DeepSeek v2 Lite Chat
DeepSeek · 15.7B · runs from 5.1 GB
DeepSeek v2 Lite Chat is a 15.7B-parameter open language model from DeepSeek in the DeepSeek V2 family. It supports a context window of up to 163,840 tokens. See its VRAM requirements by quantization and which GPUs and Macs can run it locally below.
DeepSeek v2 Lite
DeepSeek · 15.7B · runs from 7.4 GB
DeepSeek V2 Lite is a compact mixture-of-experts model with 15.7 billion total parameters, designed to deliver a strong quality-to-compute ratio for general chat and instruction following. It uses the same innovative MLA (Multi-Head Latent Attention) architecture as the larger V2, which reduces memory requirements during inference. With its modest parameter count, V2 Lite runs comfortably on a single consumer GPU, making it accessible to users who want to try DeepSeek's MoE approach without needing specialized hardware. It handles everyday conversational tasks, summarization, and light analysis well, offering a practical entry point into the DeepSeek model family.
Deepseek Llm 7B Base
DeepSeek · 7B · runs from 4.3 GB
Deepseek Llm 7B Base is a 7B-parameter open language model from DeepSeek in the DeepSeek family. It supports a context window of up to 4,096 tokens. See its VRAM requirements by quantization and which GPUs and Macs can run it locally below.
Deepseek Moe 16B Base
DeepSeek · 16.4B · runs from 7.7 GB
Deepseek Moe 16B Base is a 16.4B-parameter open language model from DeepSeek in the DeepSeek family. It supports a context window of up to 4,096 tokens. See its VRAM requirements by quantization and which GPUs and Macs can run it locally below.
Deepseek Coder 1.3B Base
DeepSeek · 1.3B · runs from 1.3 GB
Deepseek Coder 1.3B Base is a 1.3B-parameter open language model from DeepSeek in the DeepSeek Coder family. It supports a context window of up to 16,384 tokens. See its VRAM requirements by quantization and which GPUs and Macs can run it locally below.

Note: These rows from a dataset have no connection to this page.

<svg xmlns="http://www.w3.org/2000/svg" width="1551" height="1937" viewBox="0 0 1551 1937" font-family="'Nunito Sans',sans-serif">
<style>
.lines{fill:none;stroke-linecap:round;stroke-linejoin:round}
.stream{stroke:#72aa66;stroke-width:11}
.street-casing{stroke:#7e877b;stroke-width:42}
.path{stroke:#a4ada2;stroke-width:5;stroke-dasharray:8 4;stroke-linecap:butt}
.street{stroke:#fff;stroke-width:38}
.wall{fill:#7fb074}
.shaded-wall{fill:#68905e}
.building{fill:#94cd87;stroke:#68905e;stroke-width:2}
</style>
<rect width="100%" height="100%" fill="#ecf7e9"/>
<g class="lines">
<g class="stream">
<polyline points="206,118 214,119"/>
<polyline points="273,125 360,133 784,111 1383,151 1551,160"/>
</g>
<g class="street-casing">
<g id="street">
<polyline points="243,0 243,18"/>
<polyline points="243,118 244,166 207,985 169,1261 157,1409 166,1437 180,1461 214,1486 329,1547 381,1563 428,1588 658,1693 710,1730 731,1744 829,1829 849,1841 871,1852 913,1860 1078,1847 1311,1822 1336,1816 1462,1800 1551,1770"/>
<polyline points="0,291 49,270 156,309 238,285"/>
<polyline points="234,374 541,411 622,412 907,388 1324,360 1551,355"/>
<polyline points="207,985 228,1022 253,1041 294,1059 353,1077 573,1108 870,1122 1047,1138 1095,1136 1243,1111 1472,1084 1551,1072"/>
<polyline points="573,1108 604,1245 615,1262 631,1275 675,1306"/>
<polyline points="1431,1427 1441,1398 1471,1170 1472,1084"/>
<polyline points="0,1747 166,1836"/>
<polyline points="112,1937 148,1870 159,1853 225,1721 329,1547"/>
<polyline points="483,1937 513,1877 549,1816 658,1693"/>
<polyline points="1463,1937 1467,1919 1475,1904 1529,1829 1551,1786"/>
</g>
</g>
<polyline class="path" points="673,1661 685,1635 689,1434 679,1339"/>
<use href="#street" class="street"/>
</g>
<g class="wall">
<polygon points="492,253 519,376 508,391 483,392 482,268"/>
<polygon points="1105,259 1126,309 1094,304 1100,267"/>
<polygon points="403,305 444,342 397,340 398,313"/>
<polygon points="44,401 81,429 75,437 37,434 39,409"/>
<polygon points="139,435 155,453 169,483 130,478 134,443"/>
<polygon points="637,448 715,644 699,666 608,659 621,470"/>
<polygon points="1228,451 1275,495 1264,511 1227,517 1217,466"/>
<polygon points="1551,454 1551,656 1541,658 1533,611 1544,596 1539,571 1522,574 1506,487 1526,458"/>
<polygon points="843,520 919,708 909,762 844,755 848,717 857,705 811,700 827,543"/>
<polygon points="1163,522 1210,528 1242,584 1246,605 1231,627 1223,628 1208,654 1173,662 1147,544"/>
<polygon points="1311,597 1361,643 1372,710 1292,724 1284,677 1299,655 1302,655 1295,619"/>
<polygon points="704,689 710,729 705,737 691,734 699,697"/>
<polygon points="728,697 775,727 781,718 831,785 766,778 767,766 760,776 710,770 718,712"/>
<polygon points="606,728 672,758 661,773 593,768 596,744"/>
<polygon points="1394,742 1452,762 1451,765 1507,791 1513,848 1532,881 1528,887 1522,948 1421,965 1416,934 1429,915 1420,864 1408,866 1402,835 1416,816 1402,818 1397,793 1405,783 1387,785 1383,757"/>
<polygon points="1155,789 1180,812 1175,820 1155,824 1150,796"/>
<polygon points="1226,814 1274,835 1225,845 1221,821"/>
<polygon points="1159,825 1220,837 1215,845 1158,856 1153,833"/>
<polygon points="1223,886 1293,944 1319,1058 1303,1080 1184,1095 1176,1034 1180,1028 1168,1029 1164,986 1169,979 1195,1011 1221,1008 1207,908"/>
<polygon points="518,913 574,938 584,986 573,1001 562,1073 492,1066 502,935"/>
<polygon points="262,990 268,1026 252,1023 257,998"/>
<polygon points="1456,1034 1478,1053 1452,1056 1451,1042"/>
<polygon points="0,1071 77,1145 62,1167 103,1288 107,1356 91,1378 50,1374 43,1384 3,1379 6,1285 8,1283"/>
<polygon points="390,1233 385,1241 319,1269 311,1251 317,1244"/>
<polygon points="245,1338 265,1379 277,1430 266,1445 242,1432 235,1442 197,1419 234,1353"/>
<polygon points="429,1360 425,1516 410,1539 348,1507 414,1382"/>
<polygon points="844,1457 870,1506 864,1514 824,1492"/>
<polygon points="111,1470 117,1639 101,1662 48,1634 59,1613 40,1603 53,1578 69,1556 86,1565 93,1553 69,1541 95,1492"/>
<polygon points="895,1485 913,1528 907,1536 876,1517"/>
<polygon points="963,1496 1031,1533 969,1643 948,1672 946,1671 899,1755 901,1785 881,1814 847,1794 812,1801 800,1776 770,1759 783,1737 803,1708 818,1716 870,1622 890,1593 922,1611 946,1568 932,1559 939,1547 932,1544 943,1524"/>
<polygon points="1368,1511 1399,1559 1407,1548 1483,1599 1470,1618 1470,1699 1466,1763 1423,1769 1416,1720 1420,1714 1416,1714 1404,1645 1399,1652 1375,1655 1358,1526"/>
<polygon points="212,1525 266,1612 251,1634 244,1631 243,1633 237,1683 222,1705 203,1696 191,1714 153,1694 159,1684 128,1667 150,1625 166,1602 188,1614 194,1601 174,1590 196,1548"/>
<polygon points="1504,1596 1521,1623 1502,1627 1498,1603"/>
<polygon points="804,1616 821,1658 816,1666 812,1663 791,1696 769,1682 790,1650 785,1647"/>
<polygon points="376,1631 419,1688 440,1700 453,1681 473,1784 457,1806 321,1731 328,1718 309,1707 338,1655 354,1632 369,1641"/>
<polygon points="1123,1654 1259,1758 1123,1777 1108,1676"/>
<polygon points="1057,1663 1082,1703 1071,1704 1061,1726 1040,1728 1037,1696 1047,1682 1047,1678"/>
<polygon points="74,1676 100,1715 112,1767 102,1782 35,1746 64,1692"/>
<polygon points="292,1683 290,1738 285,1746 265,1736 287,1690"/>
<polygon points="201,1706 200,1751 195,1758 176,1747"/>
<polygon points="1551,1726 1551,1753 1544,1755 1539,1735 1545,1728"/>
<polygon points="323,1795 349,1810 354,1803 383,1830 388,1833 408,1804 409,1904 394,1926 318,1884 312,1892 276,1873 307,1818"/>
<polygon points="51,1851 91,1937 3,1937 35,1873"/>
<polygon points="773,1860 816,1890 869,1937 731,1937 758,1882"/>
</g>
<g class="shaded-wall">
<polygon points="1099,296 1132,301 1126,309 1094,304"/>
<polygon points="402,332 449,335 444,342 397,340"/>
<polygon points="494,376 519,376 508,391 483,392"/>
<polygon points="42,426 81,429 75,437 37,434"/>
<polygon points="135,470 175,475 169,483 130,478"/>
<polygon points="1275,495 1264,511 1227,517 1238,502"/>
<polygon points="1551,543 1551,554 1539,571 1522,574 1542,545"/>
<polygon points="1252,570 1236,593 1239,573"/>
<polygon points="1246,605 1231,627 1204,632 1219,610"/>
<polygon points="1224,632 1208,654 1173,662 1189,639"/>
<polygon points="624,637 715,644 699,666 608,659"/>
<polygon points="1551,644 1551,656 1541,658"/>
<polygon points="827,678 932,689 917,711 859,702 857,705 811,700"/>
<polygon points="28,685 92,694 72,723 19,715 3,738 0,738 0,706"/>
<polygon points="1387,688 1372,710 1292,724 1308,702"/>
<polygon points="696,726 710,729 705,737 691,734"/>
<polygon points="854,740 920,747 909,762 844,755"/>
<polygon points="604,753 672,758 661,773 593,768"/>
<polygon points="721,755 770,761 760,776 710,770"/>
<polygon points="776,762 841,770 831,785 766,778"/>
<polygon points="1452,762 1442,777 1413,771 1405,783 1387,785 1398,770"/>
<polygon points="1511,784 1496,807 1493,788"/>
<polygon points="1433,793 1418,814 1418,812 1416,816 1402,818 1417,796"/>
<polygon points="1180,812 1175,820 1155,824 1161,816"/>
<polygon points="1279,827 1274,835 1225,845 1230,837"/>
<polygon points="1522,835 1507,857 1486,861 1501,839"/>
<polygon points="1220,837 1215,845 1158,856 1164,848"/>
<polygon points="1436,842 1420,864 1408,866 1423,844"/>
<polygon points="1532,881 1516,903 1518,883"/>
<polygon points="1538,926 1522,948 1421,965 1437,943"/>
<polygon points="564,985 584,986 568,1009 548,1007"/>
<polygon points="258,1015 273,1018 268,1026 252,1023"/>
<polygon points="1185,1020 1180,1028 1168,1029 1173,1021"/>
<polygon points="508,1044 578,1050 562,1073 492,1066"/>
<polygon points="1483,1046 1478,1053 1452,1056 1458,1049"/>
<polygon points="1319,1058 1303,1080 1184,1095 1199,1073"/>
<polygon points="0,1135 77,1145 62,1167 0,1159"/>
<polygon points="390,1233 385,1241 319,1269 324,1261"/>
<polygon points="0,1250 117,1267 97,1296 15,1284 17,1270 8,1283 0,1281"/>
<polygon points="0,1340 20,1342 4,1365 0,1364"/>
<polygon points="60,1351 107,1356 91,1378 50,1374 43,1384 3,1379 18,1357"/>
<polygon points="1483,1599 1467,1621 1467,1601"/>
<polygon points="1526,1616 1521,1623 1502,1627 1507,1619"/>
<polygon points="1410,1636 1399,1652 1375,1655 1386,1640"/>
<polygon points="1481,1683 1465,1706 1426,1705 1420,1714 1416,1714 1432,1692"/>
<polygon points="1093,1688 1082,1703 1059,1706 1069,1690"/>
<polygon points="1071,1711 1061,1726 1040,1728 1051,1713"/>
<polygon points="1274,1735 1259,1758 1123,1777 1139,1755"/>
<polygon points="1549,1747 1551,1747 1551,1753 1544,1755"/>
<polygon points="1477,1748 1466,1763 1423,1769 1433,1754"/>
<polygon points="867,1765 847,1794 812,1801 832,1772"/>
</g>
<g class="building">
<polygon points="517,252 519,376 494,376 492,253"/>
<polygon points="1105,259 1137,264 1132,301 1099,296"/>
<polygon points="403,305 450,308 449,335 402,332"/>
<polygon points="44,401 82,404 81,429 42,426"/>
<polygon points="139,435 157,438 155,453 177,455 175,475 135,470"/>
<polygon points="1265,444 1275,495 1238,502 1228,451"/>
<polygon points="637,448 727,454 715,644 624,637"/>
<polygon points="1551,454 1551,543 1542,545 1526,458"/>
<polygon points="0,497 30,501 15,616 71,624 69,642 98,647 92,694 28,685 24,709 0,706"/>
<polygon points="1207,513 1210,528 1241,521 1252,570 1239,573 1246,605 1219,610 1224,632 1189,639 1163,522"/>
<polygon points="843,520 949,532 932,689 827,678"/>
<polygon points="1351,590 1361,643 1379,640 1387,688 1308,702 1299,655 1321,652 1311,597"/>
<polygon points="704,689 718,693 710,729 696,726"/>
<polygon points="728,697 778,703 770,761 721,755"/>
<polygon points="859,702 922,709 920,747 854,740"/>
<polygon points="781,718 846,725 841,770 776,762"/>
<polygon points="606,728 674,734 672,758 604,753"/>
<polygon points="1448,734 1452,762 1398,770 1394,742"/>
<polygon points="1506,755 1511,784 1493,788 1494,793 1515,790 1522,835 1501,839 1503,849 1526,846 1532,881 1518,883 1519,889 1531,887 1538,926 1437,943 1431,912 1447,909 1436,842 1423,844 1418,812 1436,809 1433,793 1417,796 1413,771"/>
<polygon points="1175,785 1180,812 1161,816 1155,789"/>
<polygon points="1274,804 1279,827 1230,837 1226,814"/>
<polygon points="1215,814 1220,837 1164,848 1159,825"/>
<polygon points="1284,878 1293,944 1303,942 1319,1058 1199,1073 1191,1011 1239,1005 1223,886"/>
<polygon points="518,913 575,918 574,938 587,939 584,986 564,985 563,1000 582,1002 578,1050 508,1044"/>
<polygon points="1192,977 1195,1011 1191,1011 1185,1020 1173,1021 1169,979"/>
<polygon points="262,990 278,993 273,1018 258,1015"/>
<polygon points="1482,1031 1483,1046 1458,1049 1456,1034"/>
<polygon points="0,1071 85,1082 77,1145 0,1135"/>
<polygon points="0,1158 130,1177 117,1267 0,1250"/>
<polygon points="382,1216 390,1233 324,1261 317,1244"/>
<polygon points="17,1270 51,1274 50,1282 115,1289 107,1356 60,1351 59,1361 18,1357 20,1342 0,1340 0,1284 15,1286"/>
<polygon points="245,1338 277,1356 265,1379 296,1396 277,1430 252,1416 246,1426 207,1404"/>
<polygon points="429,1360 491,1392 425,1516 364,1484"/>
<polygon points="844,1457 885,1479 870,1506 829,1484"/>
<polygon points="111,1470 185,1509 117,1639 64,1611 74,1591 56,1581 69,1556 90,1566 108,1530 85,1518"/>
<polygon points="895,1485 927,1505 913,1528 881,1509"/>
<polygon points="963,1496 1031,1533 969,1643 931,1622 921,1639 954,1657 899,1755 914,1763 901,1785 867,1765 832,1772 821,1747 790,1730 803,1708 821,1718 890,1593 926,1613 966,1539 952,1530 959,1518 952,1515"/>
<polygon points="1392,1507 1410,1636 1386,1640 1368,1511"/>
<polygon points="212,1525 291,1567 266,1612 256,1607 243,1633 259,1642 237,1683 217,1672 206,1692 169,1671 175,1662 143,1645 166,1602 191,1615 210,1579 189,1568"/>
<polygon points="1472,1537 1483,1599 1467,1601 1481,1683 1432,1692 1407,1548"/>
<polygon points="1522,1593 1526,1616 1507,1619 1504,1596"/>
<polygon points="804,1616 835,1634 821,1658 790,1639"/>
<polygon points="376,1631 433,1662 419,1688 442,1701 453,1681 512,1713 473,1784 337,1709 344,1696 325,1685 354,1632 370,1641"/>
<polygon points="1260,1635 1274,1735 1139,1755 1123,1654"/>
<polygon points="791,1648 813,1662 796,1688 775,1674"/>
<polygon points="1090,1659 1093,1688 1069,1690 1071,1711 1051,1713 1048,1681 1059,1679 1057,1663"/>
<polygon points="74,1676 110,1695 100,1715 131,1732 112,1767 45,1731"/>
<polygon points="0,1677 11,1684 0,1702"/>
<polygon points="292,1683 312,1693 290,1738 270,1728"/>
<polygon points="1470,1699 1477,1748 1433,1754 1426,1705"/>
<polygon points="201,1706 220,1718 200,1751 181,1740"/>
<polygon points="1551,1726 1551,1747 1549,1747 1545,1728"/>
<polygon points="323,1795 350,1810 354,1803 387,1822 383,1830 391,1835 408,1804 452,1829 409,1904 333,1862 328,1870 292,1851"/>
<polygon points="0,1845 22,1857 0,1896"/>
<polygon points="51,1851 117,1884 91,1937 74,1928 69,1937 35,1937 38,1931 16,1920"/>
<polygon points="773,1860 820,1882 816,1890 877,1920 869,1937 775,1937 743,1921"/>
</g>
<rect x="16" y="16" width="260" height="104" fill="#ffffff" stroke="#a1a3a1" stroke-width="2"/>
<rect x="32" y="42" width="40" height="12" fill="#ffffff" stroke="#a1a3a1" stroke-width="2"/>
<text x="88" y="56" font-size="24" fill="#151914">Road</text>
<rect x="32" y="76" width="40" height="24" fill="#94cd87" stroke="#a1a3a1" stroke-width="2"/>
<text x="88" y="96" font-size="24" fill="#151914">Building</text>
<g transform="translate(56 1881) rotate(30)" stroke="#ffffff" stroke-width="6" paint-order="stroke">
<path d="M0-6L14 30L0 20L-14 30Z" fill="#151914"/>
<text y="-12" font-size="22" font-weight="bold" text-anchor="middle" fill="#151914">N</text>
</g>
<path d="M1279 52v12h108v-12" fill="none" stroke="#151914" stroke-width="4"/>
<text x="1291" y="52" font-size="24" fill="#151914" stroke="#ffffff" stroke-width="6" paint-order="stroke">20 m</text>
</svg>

Deepseek Coder 7B Instruct V1.5
DeepSeek · 6.9B · runs from 4.2 GB
Deepseek Coder 7B Instruct V1.5 is a 6.9B-parameter open language model from DeepSeek in the DeepSeek Coder family. It supports a context window of up to 4,096 tokens. See its VRAM requirements by quantization and which GPUs and Macs can run it locally below.
DeepSeek Coder v2 Lite Base
DeepSeek · 15.7B · runs from 7.4 GB
DeepSeek Coder v2 Lite Base is a 15.7B-parameter open language model from DeepSeek in the DeepSeek Coder family. It supports a context window of up to 163,840 tokens. See its VRAM requirements by quantization and which GPUs and Macs can run it locally below.